[Stored items]
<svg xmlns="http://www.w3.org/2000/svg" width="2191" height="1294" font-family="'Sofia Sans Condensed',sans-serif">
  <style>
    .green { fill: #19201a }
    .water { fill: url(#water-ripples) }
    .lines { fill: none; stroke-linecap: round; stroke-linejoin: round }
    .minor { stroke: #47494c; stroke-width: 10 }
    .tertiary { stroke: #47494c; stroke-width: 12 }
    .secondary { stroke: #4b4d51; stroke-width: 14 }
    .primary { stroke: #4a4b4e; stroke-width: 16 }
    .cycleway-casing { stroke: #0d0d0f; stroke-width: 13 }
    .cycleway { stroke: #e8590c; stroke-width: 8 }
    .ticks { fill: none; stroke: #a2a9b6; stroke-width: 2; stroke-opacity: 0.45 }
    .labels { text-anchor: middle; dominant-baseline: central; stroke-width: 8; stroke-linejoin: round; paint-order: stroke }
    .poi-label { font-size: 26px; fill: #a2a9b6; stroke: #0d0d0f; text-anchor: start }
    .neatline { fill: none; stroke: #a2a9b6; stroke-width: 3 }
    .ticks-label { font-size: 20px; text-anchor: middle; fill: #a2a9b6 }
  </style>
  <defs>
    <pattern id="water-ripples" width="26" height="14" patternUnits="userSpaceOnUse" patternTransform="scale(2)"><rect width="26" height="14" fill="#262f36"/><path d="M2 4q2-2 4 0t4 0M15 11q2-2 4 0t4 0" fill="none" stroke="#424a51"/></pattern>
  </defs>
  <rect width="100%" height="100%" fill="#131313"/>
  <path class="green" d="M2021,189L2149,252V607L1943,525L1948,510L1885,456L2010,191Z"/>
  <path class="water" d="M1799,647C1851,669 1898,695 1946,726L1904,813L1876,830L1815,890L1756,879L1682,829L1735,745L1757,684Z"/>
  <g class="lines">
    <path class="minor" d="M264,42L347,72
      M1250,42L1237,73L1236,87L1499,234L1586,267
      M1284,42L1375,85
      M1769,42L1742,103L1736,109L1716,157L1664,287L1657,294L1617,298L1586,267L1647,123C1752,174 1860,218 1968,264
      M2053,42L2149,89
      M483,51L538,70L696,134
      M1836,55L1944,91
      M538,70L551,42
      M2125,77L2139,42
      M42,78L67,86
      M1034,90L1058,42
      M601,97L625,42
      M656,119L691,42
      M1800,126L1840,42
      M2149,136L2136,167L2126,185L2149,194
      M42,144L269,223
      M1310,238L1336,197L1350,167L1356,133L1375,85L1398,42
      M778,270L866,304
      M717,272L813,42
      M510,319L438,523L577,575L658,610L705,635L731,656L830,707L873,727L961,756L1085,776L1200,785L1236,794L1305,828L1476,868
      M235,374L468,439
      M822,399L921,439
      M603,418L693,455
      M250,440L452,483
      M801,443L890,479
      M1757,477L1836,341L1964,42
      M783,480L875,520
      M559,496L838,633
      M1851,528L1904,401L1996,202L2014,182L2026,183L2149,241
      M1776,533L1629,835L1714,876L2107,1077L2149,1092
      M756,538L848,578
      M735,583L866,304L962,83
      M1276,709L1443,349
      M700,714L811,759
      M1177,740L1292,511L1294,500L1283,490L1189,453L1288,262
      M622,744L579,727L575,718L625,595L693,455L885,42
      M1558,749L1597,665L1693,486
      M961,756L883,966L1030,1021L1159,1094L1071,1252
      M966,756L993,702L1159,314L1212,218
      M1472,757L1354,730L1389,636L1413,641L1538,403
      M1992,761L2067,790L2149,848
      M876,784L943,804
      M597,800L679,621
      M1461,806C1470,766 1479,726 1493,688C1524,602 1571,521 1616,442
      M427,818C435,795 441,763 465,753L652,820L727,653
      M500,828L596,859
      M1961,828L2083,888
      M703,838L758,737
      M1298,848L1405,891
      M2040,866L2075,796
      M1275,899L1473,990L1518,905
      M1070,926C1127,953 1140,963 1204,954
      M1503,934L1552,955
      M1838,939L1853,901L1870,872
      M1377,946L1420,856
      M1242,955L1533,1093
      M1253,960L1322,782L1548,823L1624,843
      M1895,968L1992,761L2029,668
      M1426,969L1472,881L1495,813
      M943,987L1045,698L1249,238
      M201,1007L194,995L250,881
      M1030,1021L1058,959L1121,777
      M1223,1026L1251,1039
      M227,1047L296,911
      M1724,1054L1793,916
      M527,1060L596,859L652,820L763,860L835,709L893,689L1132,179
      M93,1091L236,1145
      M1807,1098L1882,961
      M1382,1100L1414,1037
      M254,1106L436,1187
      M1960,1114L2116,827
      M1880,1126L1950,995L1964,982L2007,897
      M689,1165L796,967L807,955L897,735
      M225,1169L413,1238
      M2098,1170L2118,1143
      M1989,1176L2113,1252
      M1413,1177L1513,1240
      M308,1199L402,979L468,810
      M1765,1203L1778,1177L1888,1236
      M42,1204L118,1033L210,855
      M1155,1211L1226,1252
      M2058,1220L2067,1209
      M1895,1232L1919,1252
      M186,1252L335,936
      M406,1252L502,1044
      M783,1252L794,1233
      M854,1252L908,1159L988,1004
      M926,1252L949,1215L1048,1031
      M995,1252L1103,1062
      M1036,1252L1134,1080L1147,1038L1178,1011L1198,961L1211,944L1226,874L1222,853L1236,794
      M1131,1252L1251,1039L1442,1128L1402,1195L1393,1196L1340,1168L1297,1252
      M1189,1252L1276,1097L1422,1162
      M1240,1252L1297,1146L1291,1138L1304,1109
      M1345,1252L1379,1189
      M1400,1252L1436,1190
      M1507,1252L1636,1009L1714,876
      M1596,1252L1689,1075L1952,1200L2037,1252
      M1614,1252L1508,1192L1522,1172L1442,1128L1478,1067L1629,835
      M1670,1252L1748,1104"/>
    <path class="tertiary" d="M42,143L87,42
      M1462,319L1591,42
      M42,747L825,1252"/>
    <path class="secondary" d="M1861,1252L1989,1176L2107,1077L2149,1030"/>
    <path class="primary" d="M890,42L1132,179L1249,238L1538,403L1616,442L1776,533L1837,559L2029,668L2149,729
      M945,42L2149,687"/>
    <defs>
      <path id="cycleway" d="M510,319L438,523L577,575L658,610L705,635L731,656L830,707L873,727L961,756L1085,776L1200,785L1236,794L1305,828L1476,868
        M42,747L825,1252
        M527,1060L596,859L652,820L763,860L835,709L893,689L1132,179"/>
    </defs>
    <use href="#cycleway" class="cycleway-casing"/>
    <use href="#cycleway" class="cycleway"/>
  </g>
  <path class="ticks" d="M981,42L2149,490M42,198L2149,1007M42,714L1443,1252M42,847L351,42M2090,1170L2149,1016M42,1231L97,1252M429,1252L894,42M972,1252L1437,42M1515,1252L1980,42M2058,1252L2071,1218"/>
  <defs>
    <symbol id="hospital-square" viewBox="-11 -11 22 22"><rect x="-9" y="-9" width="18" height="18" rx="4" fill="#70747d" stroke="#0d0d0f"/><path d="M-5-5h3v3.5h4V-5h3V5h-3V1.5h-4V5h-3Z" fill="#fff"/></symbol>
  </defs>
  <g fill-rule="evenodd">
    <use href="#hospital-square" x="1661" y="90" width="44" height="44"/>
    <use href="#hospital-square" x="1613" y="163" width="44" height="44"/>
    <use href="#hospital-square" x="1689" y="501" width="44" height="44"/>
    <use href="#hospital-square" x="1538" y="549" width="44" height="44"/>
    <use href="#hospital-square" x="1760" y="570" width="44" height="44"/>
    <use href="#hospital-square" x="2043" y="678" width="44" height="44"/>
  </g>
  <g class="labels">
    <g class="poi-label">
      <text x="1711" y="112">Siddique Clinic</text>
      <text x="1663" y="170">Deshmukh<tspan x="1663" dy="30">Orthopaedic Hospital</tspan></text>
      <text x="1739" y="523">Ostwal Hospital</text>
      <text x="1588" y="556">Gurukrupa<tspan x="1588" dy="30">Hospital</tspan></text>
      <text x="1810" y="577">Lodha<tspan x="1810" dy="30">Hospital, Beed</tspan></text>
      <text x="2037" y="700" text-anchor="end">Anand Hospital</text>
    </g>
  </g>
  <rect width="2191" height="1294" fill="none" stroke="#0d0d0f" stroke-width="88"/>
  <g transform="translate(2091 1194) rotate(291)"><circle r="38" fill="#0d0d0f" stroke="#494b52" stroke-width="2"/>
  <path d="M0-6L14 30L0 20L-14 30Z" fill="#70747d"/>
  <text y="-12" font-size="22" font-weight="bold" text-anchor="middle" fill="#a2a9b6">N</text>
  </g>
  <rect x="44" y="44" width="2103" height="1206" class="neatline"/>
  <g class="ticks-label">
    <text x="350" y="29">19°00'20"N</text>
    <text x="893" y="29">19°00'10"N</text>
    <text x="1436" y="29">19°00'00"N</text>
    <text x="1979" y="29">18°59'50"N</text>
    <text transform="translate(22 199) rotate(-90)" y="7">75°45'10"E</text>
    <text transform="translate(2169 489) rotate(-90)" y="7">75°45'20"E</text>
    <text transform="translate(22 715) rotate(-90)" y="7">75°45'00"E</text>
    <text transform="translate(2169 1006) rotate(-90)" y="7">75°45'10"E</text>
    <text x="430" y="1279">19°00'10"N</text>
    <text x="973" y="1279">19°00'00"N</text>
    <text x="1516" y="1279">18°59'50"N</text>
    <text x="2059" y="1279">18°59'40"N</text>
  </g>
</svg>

## [Work to complete]
Above are the entries. Output exactly the lines beginning with the line that has "M406,1252L502,1044" and ending with the line that has "M1189,1252L1276,1097L1422,1162".

## [Completed exercise]
      M406,1252L502,1044
      M783,1252L794,1233
      M854,1252L908,1159L988,1004
      M926,1252L949,1215L1048,1031
      M995,1252L1103,1062
      M1036,1252L1134,1080L1147,1038L1178,1011L1198,961L1211,944L1226,874L1222,853L1236,794
      M1131,1252L1251,1039L1442,1128L1402,1195L1393,1196L1340,1168L1297,1252
      M1189,1252L1276,1097L1422,1162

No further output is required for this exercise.